[Page extract — start]

It should be understood that the various steps described in the method implementations of the present disclosure may be performed in different orders, and/or performed in parallel. Furthermore, additional steps may be included and/or the execution of the illustrated steps may be omitted in the method implementations.
The term “include/comprise” used herein and the variations thereof are an open-ended inclusion, namely, “include/comprise but not limited to”. The term “based on” is “at least partially based on”. The term “an embodiment” means “at least one embodiment”. The term “another embodiment” means “at least one another embodiment”. The term “some embodiments” means “at least some embodiments”. Related definitions of the other terms will be given in the description below.
It should be noted that concepts such as “first” and “second” mentioned in the present disclosure are only used to distinguish between different apparatuses, modules, or units, and are not used to limit the sequence or interdependence of functions performed by these apparatuses, modules, or units.
It should be noted that the modifiers “one” and “a plurality of” mentioned in the present disclosure are illustrative, and those skilled in the art should understand that unless the context clearly indicates otherwise, the modifiers should be understood as “one or more”.
The names of messages or information exchanged between a plurality of apparatuses in the implementations of the present disclosure are used for illustrative purposes only, and are not used to limit the scope of these messages or information.
Before the technical solutions are described, an exemplary description may be given to the application scenario. The technical solutions of the present disclosure may be applied to pictures requiring the display of special effects. For example, in video calls, special effects may be displayed; or in live streaming scenes, special effects may be displayed for live streamers. Certainly, the technical solutions may also be applied to the process of video shooting in which special effects may be displayed for images corresponding to subjects, such as in short video shooting scenes.
In the embodiments, the added special effects may be various pet head simulation special effects. For example, if a cat-woman special effect is desired, the pet head simulation special effect may be a special effect that simulates the head of a real cat, and the special effect that simulates the head of the real cat is fused with a face image of a user to obtain a final cat-woman special effect. Certainly, if a rabbit special effect is desired, a special effect of the head of a real rabbit may be simulated, and the simulated special effect of the head of the real rabbit is fused with the face image of the user to obtain a rabbit special effect.
That is, in the technical solutions provided in the embodiments of the present disclosure, the target special effect fused for the user may be at least one of a pet head simulation special effect, an animal head simulation special effect, a cartoon image simulation special effect, a fluff simulation special effect, and a hairstyle simulation special effect to be fused with the face image.
As shown in
S110: Obtain, in response to a special effect trigger operation, an image to be processed that includes a target subject.
Optionally, the apparatus for performing the image processing method provided in this embodiment of the present disclosure may be integrated into application software supporting an image processing function, and the software may be installed in an electronic device. Optionally, the electronic device may be a mobile terminal, a PC, etc. The application software may be a kind of software for image or video processing, as long as image or video processing can be implemented. Alternatively, the application software may be a specially developed application, which is implemented in software for adding and displaying special effects, or is integrated into a corresponding page, so that a user may add special effects through the page integrated into the PC.

[Page extract — finish]
[Data for review — start]

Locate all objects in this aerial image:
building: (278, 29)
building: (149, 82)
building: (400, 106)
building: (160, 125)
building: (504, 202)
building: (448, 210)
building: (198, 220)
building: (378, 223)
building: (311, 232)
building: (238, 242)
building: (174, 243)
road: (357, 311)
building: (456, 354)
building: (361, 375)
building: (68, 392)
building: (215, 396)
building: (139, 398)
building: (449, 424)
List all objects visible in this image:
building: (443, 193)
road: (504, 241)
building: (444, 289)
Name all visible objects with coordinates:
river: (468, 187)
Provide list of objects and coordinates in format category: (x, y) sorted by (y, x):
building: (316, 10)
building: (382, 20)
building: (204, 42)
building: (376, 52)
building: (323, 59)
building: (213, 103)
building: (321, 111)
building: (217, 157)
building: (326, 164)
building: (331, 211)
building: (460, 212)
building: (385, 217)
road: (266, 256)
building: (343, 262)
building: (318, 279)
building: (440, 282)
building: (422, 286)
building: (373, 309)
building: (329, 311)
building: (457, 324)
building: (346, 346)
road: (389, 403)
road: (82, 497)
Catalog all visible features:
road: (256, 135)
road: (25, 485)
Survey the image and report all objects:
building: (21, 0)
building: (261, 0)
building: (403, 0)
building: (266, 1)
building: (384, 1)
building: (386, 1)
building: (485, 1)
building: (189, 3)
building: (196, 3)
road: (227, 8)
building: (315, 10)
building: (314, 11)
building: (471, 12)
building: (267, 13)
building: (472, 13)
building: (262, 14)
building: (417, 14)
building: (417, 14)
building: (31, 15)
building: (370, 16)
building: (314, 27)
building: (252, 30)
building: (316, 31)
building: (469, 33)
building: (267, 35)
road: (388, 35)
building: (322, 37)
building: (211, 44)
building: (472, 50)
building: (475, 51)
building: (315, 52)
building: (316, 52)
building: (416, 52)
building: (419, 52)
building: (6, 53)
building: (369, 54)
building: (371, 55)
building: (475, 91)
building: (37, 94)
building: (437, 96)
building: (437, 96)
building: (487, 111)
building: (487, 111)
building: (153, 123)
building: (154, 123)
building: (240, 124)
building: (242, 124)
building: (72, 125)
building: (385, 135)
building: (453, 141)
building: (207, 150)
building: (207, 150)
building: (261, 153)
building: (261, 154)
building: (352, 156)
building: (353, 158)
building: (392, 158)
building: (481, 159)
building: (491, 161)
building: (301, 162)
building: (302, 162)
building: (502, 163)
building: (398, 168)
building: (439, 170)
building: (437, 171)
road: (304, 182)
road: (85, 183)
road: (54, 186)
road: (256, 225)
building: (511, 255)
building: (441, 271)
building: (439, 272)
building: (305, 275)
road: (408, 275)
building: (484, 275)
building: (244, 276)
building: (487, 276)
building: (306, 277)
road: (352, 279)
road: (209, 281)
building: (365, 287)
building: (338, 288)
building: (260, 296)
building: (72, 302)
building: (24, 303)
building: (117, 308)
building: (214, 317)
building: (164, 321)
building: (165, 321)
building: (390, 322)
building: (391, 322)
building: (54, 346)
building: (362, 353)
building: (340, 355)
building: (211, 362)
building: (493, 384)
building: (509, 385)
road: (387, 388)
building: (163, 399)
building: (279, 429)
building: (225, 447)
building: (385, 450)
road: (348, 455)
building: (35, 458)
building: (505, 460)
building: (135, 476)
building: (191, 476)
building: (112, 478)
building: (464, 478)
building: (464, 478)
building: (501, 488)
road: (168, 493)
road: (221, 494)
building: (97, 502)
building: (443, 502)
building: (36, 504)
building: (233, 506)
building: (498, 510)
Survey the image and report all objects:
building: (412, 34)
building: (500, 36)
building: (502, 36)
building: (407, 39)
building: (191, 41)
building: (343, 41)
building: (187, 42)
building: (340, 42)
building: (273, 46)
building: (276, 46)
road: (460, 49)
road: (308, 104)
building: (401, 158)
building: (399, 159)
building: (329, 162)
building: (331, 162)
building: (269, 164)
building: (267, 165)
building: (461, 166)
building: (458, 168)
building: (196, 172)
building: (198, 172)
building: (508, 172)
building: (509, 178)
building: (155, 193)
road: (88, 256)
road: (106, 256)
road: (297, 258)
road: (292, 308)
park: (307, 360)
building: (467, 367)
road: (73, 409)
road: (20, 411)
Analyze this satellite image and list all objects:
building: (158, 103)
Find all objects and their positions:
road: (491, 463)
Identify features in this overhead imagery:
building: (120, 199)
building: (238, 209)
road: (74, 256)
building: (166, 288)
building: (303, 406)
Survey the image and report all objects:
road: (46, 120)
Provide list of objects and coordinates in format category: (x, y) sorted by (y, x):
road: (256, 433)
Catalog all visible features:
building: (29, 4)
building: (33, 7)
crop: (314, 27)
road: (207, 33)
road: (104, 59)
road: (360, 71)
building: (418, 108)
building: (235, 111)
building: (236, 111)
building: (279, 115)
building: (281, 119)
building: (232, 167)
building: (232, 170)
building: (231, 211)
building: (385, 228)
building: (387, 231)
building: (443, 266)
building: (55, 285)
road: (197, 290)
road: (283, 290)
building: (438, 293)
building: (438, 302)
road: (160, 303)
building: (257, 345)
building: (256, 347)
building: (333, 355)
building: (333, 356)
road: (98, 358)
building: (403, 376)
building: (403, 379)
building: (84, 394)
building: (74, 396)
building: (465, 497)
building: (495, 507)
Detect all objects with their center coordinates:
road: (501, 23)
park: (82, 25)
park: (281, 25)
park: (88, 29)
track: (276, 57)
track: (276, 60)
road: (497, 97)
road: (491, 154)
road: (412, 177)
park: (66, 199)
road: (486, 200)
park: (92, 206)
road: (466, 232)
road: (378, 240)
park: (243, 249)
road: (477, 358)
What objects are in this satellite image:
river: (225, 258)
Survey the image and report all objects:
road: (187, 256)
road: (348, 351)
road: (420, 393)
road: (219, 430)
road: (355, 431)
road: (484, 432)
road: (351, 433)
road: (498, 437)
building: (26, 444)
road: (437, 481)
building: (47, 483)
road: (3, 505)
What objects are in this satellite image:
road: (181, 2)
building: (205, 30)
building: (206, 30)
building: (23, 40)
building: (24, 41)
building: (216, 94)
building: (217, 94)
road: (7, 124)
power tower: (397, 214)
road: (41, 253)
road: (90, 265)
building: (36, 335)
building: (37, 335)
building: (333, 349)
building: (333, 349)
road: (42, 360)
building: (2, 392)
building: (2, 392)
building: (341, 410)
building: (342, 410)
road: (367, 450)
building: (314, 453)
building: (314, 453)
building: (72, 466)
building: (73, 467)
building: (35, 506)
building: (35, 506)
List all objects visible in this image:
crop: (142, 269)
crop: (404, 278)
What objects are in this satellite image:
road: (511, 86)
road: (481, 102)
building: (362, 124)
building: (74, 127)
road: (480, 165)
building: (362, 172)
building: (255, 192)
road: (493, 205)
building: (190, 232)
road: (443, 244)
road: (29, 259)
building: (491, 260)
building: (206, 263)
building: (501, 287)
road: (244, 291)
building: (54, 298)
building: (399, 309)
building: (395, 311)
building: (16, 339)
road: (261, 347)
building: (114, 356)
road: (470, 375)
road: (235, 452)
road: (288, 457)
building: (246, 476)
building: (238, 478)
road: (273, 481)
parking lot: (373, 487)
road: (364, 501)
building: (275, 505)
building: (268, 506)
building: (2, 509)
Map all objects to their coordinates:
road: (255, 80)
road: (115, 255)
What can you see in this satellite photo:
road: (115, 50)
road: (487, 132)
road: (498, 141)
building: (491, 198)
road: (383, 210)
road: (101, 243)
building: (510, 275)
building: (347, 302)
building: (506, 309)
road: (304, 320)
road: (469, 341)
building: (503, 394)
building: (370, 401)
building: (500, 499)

[Data for review — finish]

▶ **What is being asked**:
Write out the passage on special-effect image processing word for word, starting with "It should be noted that concepts" and going on through "modules, or units.".

▶ **Response to the task**:
It should be noted that concepts such as “first” and “second” mentioned in the present disclosure are only used to distinguish between different apparatuses, modules, or units, and are not used to limit the sequence or interdependence of functions performed by these apparatuses, modules, or units.